Early statistics are difficult to come by, but British parish records indicate a maternal mortality rate of 1,000 per 100,000 live births in the first half of the 18th century. Since women were pregnant more often than is the case today, the actual risk of dying from pregnancy complications would have been much higher. 

In the mid-19th century, Hungarian physician Ignaz Semmelweis noticed that women who gave birth at home died at a lower rate than women who were assisted by doctors. He hypothesized that doctors, who did not wash their hands, passed diseases from other patients to pregnant women. Unfortunately, Semmelweis’s insight was strenuously opposed until, several years later, French biologist Louis Pasteur established a definitive link between germs and disease in the 1860s. 

After doctors started to disinfect their hands, maternal mortality began to fall, first in Western countries and later in the rest of the world. The global maternal death rate fell from 385 per 100,000 live births in 1990 to 216 in 2015. That’s a reduction of 44 percent. In Sub-Saharan Africa, the world’s poorest region, the number of maternal deaths fell from 987 to 547 over the same period—a reduction of 45 percent. Similar declines took place in all other geographical regions, and the United Nations expects that the maternal mortality rate will fall to 70 per 100,000 live births by 2030.

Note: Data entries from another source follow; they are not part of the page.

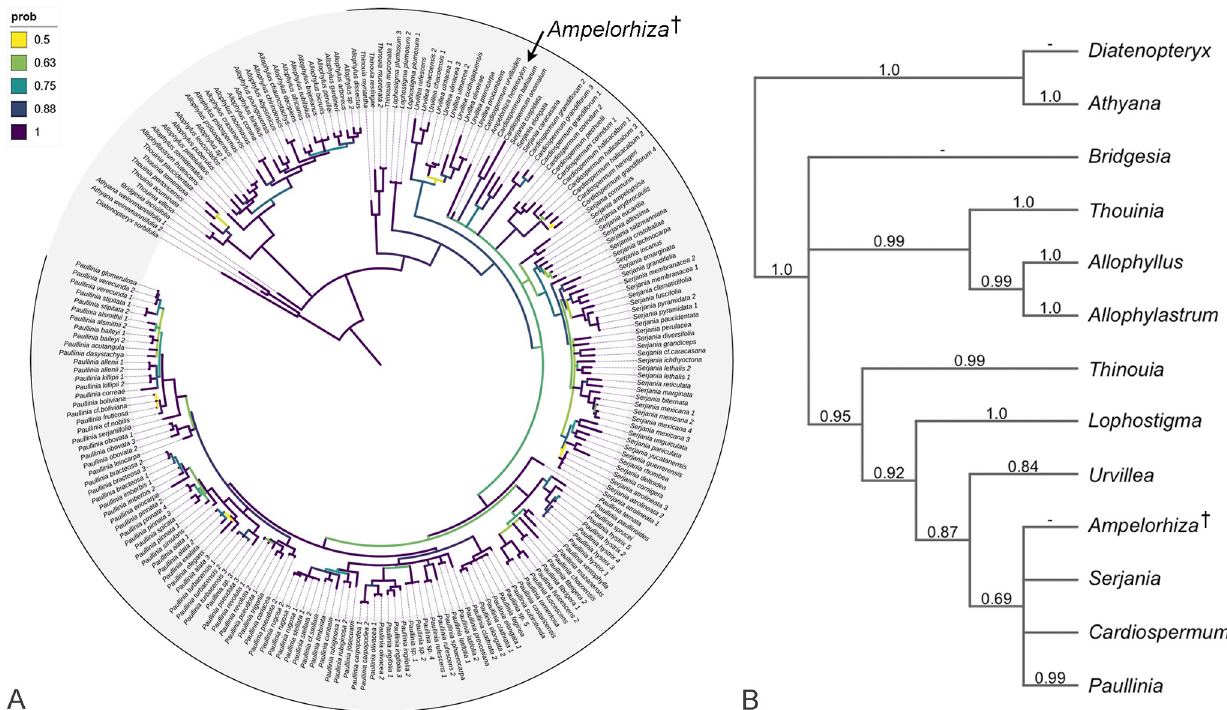
Fig 7. Phylogeny of supertribe Paulliniodae. (A) Majority rule consensus tree with all compatible groups (“allcompat”) of supertribe Paulliniodae sensu Acevedo et al. [21], generated in MrBayes 3.2.7 from an anatomical and molecular combined dataset of 216 tips. Branch colors indicate posterior probabilities. The outermost black line indicates the tribe Paullinieae. Note the position of the fossil taxon Ampelorhiza within Paullinieae indicated by the arrow and the dagger. (B) Summary tree showing the same topology, but pruned to show genera only, assuming all genera are monophyletic. Numbers above branches are posterior probabilities, dashes indicate genera represented by a single species in the “allcompat” consensus tree.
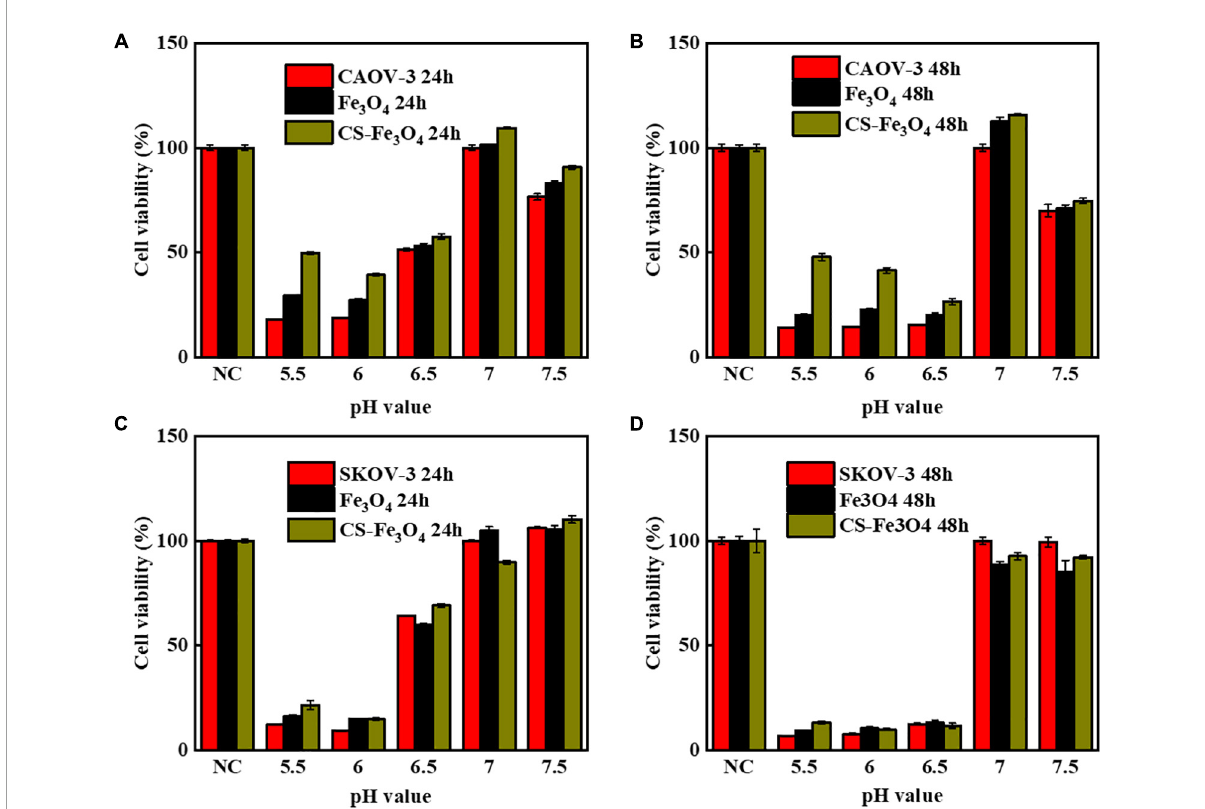
FIGURE6 Cell viability of (A) CAOV-3 cells treated for 24 h, Fe3O4 treated for 24 h, and CS-Fe3O4 treated for 24 h; (B) CAOV-3 cells treated for 48 h, Fe3O4 treated for 48 h, and CS-Fe3O4 treated for 48 h; (C) SKOV-3 cells treated for 24 h, Fe3O4 treated for 24 h, and CS-Fe3O4 treated for 24 h; (D) SKOV-3 cells treated for 48 h, Fe3O4 treated for 48 h, and CS-Fe3O4 treated for 48 h at different pH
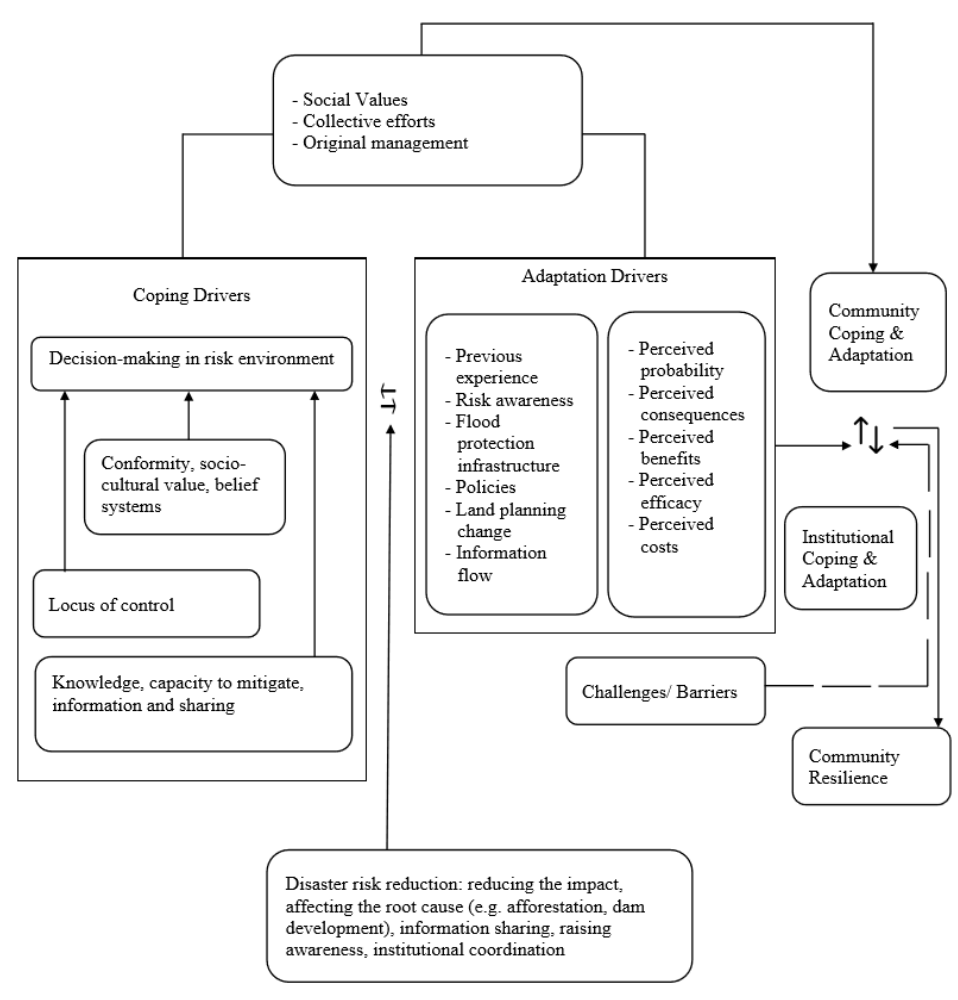
Figure 1. A conceptual framework explaining the interconnectedness between drivers of coping and adaptation to disasters at the local level.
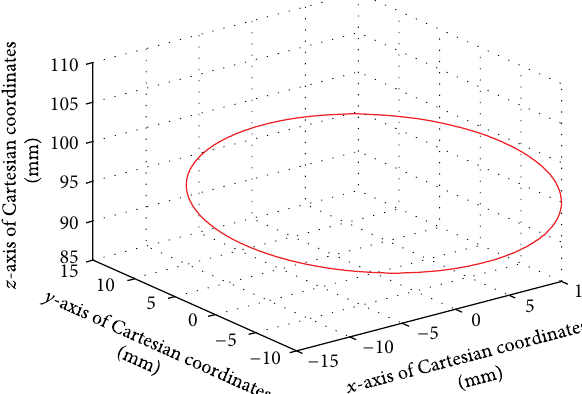
Figure 9: Rigid-body model build in Visual Nastran 4D.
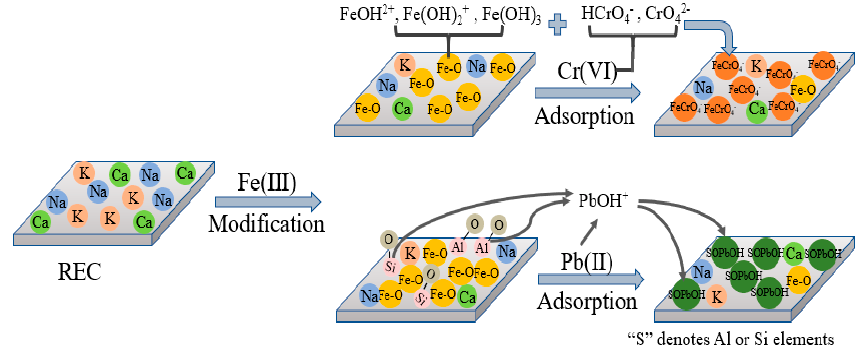
Figure 13. Schematic diagram of REC modification and Cr(VI) and Pb(II) adsorption.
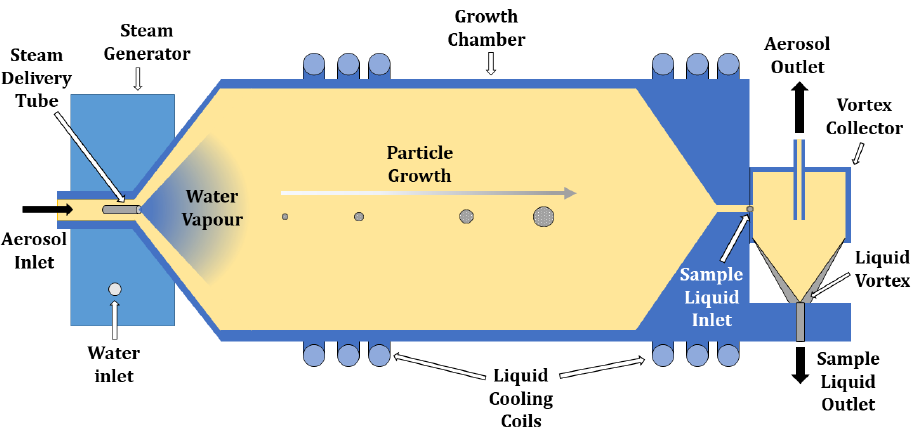
Figure 2. PINQ insoluble aerosol collector (IAC) diagram, highlighting major components such as the aerosol input, steam generator, growth chamber, and vortex collector. (Figure adapted from Brown et al.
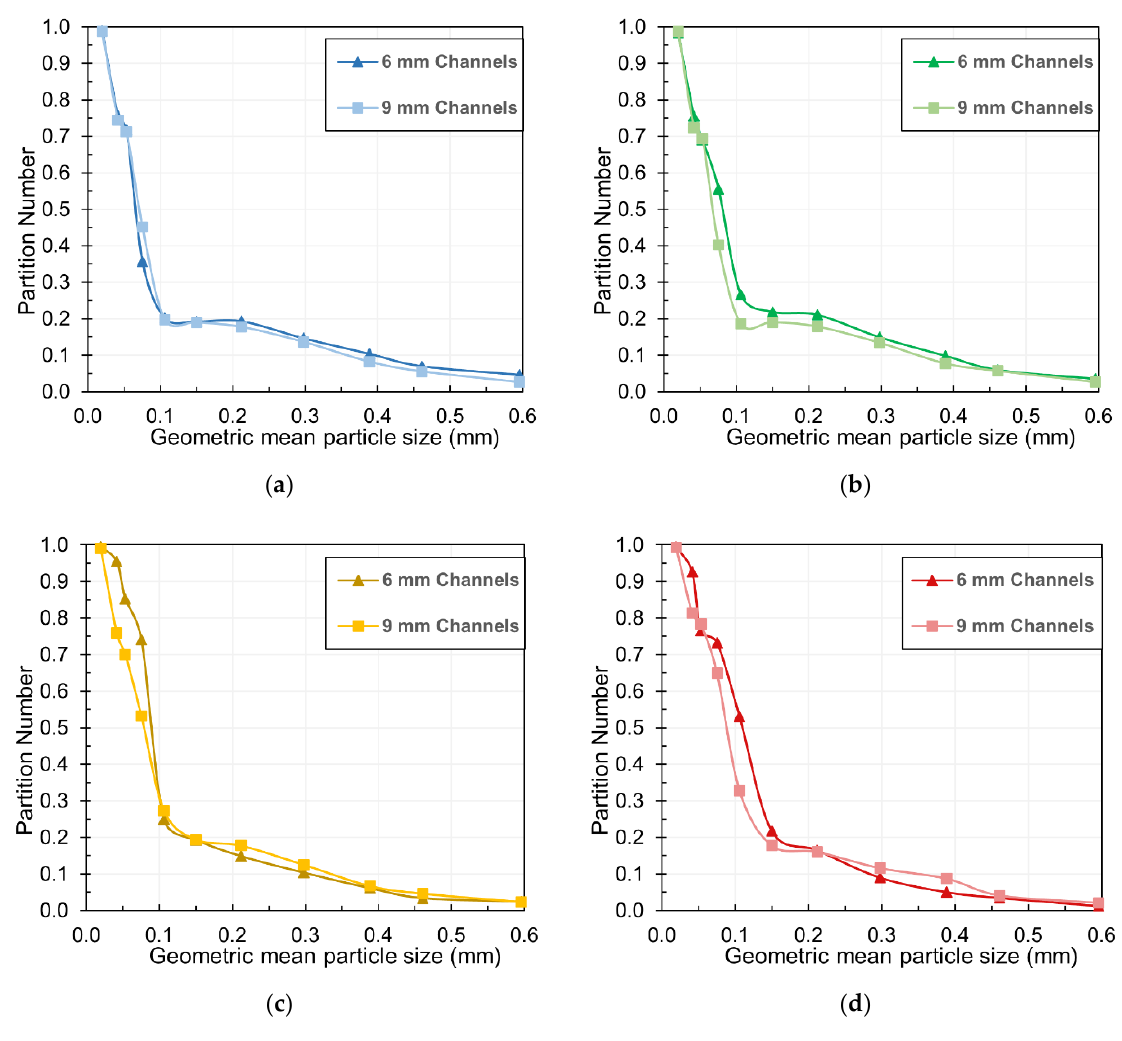
Figure 4. Partition-to-overflow product with 6 mm and 9 mm inclined channel spacings for four different sets of gas fluxes at ( a ) 0.075 cm/s, ( b ) 0.15 cm/s, ( c ) 0.3 cm/s, and ( d ) 0.45 cm/s.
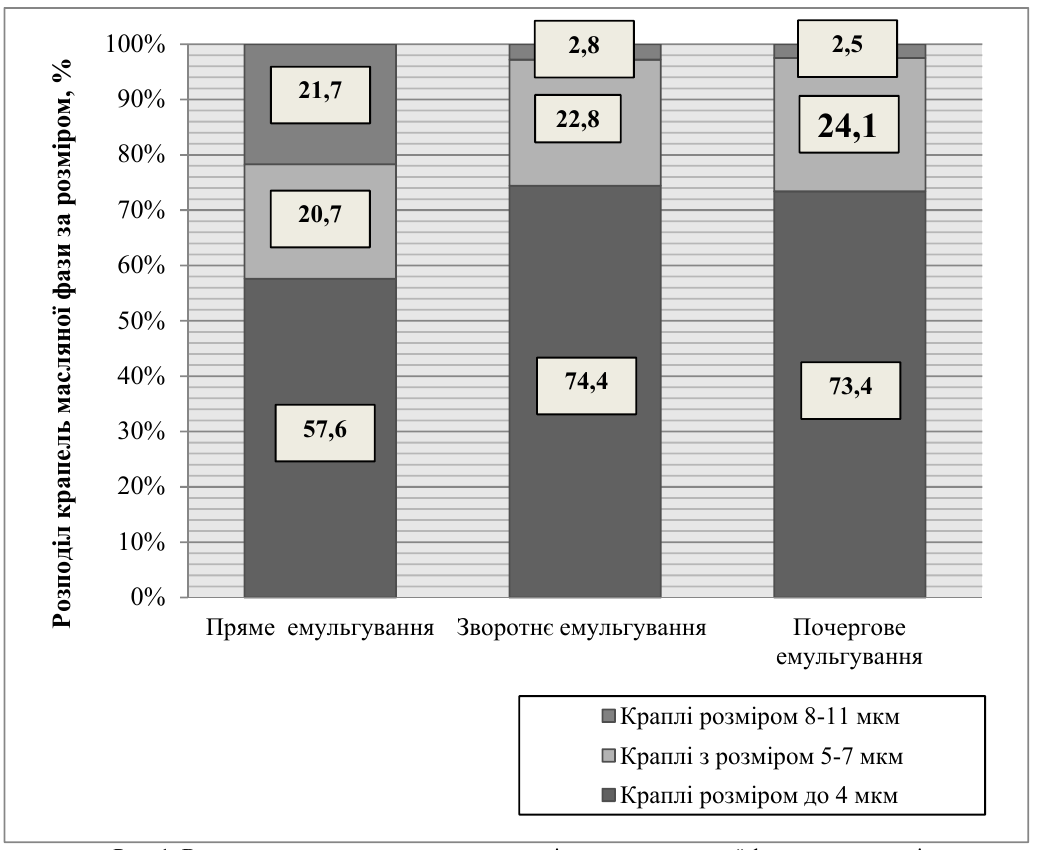
Рис . 1. Вплив методу емульгування на розподіл крапель масляної фази в крем -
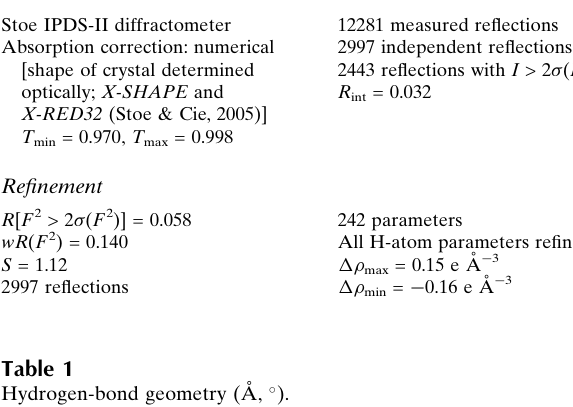
Hydrogen-bond geometry (A˚ , (cid:2)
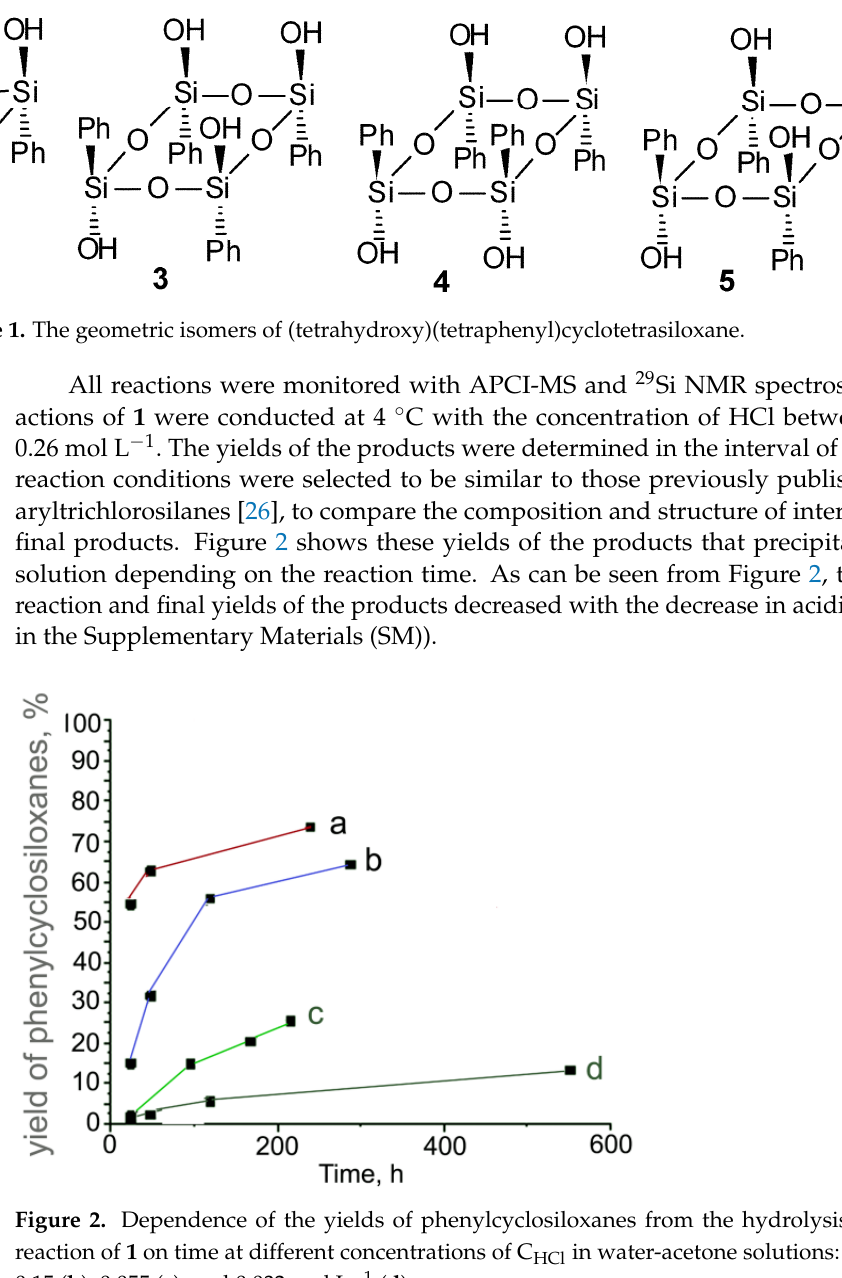
Figure 1. The geometric isomers of (tetrahydroxy)(tetraphenyl)cyclotetrasiloxane.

A somewhat disappointing and hopefully temporary exception is North America, where the U.S. maternal death rate rose from a minuscule 12 per 100,000 live births to 14. The increase in the U.S. maternal mortality rate seems to be driven by the rise in opioid addiction, which complicates pregnancy, as well as women becoming pregnant much later in life and resorting to more risky C-section child deliveries.